One of our clients asked us to help them create a flexible logging library that would work on an Arduino. They were interested in the ability to control formatting and route the output to different endpoints, such as an SD card and over Bluetooth. We documented the process of creating this library, showing how it evolved in response to feedback from our client. You can find code and documentation on GitHub.
Table of Contents:
Background
We surveyed some existing libraries to see whether anything existing met our client’s specific requirements. There are a few interesting libraries that we considered, but many fell short in different ways:
- Using log levels that were different than the client’s preference
- Requiring Arduino-style print formatting, rather than a standard formatting approach
- Inability to be used in a unit testing environment
- Inability to route output to multiple sources
- Lack of customization potential
Since nothing perfectly fit the bill, we decided to adapt an internal Embedded Artistry logging library for use with the Arduino. We’ve used our logging library on many client projects, and we designed it for flexibilitybecause the usage varies from project to project. Now Arduino developers can benefit from this library as well.
The logging library is built on top of our arduino-printf library While some printf calls are included within the logging library to support an echo-to-console feature, the library is primarily included for other functions which can be leveraged to build a flexible logger.
Capabilities
This primary goal of the library is to allow the same logging interface to be used with multiple implementations. This is achieved through the Strategy Pattern. Users are able to define their own logging strategies specific to their system. A variety of example logging strategies are also provided:
- Circular Buffer Logger
- AVR-compatible Circular Buffer Logger
- SD File Logger (single file)
- SD File Logger (with log file rotation)

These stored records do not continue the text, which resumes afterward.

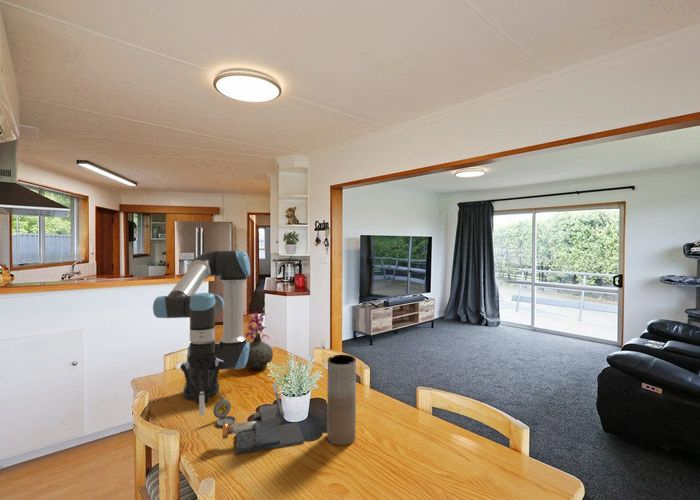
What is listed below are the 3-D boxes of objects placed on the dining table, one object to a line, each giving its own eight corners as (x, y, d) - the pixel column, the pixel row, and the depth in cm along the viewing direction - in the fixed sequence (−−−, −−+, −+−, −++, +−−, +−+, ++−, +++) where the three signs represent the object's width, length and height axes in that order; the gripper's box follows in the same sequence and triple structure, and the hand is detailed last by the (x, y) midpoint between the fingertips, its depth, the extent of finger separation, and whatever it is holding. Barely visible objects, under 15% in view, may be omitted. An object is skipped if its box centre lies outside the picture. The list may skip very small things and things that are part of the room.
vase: (235, 372, 179) (235, 315, 178) (250, 361, 196) (250, 309, 195) (265, 374, 176) (265, 317, 175) (277, 363, 193) (277, 310, 193)
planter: (359, 433, 122) (359, 356, 121) (350, 448, 112) (350, 365, 112) (333, 427, 125) (333, 353, 125) (322, 442, 116) (323, 361, 115)
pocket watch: (229, 428, 124) (229, 401, 124) (208, 426, 126) (208, 399, 126) (240, 417, 132) (240, 392, 132) (221, 415, 134) (221, 390, 134)
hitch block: (236, 435, 120) (236, 408, 120) (298, 425, 127) (298, 399, 127) (236, 455, 108) (236, 425, 108) (304, 442, 115) (304, 415, 115)
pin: (223, 434, 115) (223, 419, 115) (268, 426, 120) (268, 412, 120) (222, 442, 110) (222, 427, 110) (270, 434, 115) (270, 419, 115)
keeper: (278, 406, 122) (271, 383, 122) (281, 405, 123) (275, 382, 122) (280, 417, 115) (274, 393, 114) (284, 415, 115) (277, 391, 114)
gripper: (178, 345, 105) (178, 422, 105) (223, 342, 109) (223, 415, 109) (182, 339, 112) (181, 411, 112) (224, 336, 116) (223, 405, 116)
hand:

These strategies can be used directly, or they can be used as a starting point for implementing your own custom strategy.
The library supports additional features:
- Echo to console
- Compile-time removal of log statements (when macros are used)
- Run-time filtering of log level
- Customizable log message formatting
- Global enable/disable of logging
- Helper class which enforces a single global logger
- Macros that work with the global logger (and enable compile-time removal of log statements)
- Ability to declare multiple loggers and use them independently
Development Log
We documented the process of developing this library. We hope it serves as a useful example of how customer requirements are turned into source code and how the design evolves in response to customer feedback.
- Building a printf Library for Arduino (a precursor to the logging library)
- Building a Flexible Logging Library for Arduino, Part 1
- Building a Flexible Logging Library for Arduino, Part 2
- Building a Flexible Logging Library for Arduino, Part 3
- Building a Flexible Logging Library for Arduino, Part 4
- Building a Flexible Logging Library for Arduino, Part 5
Finding the Library
The arduino-logger library is released under the MIT license on GitHub. You can find it in the Arduino library manager, or you can clone the repository directly via:
git clone https://github.com/embeddedartistry/arduino-logger.git
Documentation and example sketches showing use of the library are provided within the repository.